What you will do:
**a.** List every university named in the affiliations of the E-cadherin dimerization abstract below.
**b.** Rewrite the paragraph beginning "Numerous attempts to elucidate" from the E-cadherin dimerization abstract below as a short bulleted list that keeps its main facts.

--- Text excerpt Enclosed Below ---

Regina B. Troyanovsky^*, Oscar Laur, and Sergey M. Troyanovsky

*Division of Dermatology, Washington University Medical School, St. Louis, MO 63110; Department of Pathology and Laboratory Medicine, Emory University Medical School, Atlanta, GA 30322; and Department of Dermatology, Northwestern University, The Feinberg School of Medicine, Chicago, IL 60611

Submitted January 30, 2007; Revised August 10, 2007; Accepted August 17, 2007
Monitoring Editor: Ben Margolis

Numerous attempts to elucidate the strength of cadherin dimerization that mediates intercellular adhesion have produced controversial and inconclusive results. To clarify this issue, we compared E-cadherin dimerization on the surface of living cells with how the same process unfolds on agarose beads. In both cases, dimerization was monitored by the same site-specific cross-linking assay, greatly simplifying data interpretation. We showed that on the agarose surface under physiological conditions, E-cadherin produced a weak dimer that immediately dissociated after the depletion of calcium ions. However, either at pH 5 or in the presence of cadmium ions, E-cadherin produced a strong dimer that was unable to dissociate upon calcium depletion. Both types of dimers were W156-dependent. Remarkably, only the strong dimer was found on the surface of living cells. We also showed that the intracellular cadherin region, the clustering of which through catenins had been proposed as stabilizer of weak intercadherin interactions, was not needed, in fact, for cadherin junction assembly. Taken together, our data present convincing evidence that cadherin adhesion is based on high-affinity cadherin–cadherin interactions.

--- End of Enclosed Text excerpt ---
--- Supplied material Enclosed Below ---

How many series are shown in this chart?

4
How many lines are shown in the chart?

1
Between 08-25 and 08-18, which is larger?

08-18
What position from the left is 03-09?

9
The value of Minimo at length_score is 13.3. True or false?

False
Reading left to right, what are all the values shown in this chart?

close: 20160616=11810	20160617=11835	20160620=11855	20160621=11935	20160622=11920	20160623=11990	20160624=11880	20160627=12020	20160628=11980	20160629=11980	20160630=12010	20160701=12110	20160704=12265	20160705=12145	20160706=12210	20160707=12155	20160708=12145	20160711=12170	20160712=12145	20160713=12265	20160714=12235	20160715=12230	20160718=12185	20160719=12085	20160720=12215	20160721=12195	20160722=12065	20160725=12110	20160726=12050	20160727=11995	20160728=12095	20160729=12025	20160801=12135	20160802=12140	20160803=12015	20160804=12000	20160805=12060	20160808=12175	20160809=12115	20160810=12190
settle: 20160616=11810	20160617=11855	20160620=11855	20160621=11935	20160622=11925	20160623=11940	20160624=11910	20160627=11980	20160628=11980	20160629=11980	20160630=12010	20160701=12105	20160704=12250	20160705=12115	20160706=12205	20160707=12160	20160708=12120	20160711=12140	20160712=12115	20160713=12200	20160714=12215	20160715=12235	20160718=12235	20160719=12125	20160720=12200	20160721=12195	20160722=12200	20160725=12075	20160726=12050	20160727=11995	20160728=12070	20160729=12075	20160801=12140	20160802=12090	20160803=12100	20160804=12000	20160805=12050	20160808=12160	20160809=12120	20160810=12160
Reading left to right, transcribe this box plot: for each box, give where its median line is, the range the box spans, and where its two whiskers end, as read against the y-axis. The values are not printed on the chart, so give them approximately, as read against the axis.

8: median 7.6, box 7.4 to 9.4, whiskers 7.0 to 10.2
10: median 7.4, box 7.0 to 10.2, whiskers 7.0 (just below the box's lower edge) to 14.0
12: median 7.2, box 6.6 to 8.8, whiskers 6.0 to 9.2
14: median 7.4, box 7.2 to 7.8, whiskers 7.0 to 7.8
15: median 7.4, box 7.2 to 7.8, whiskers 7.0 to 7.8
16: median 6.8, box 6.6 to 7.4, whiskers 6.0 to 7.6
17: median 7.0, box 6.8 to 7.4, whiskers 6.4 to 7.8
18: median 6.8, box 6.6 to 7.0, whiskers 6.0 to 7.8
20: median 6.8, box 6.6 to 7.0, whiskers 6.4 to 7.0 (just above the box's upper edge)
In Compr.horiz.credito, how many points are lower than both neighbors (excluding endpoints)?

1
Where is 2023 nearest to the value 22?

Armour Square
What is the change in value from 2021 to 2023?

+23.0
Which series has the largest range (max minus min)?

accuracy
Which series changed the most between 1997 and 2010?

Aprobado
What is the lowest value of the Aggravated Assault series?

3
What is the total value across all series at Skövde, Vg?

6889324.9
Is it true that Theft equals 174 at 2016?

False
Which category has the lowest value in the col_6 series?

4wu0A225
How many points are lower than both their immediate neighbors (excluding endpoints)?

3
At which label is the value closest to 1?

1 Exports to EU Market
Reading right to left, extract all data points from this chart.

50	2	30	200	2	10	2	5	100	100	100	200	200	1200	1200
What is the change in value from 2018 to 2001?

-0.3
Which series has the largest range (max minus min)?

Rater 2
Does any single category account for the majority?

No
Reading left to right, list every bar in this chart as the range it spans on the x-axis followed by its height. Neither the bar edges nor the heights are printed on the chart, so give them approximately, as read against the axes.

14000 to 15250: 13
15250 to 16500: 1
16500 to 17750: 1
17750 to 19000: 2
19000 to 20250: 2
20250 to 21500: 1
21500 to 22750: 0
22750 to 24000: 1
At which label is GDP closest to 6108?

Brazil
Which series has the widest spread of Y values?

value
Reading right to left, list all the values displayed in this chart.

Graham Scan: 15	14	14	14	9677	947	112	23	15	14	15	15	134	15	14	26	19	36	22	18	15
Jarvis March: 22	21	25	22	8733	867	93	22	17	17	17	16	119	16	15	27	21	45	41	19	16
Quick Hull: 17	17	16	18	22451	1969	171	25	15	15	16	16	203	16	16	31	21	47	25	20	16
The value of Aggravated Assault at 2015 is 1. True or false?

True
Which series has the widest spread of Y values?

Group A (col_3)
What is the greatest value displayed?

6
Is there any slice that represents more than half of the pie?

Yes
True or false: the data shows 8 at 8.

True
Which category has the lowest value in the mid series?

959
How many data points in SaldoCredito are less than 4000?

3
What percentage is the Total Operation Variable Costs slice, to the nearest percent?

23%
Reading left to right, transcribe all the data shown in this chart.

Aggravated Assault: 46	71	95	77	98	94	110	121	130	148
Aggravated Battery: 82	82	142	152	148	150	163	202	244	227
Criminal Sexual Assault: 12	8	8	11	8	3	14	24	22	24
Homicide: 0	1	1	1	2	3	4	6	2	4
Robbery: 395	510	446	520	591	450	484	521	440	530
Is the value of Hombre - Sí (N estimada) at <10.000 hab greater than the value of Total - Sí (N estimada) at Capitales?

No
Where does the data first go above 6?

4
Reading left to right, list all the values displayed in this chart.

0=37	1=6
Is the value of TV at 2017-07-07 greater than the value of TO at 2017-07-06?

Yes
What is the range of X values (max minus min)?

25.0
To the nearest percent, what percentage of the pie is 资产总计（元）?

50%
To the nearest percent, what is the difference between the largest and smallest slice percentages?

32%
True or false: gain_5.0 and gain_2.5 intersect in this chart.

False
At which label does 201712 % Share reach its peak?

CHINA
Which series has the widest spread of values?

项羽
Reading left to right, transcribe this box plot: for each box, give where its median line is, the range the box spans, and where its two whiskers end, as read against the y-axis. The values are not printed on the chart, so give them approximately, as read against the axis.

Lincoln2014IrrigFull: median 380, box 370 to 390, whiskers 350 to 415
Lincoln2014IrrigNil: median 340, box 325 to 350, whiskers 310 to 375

--- End of Enclosed Supplied material ---

Solved problems:
**a.**
Washington University Medical School
Emory University Medical School
Northwestern University (The Feinberg School of Medicine)

**b.**
- Earlier attempts to measure the strength of the cadherin dimerization that mediates intercellular adhesion gave controversial and inconclusive results.
- The study compared E-cadherin dimerization on living cell surfaces with dimerization on agarose beads. It used the same site-specific cross-linking assay in both cases.
- On agarose under physiological conditions, E-cadherin formed a weak dimer that dissociated immediately when calcium ions were depleted.
- At pH 5 or with cadmium ions present, E-cadherin formed a strong dimer that did not dissociate upon calcium depletion.
- Both dimer types depended on W156.
- Only the strong dimer was found on living cells.
- The intracellular cadherin region, whose clustering through catenins had been proposed to stabilize weak interactions, was not needed for cadherin junction assembly.
- The authors conclude that cadherin adhesion is based on high-affinity cadherin–cadherin interactions.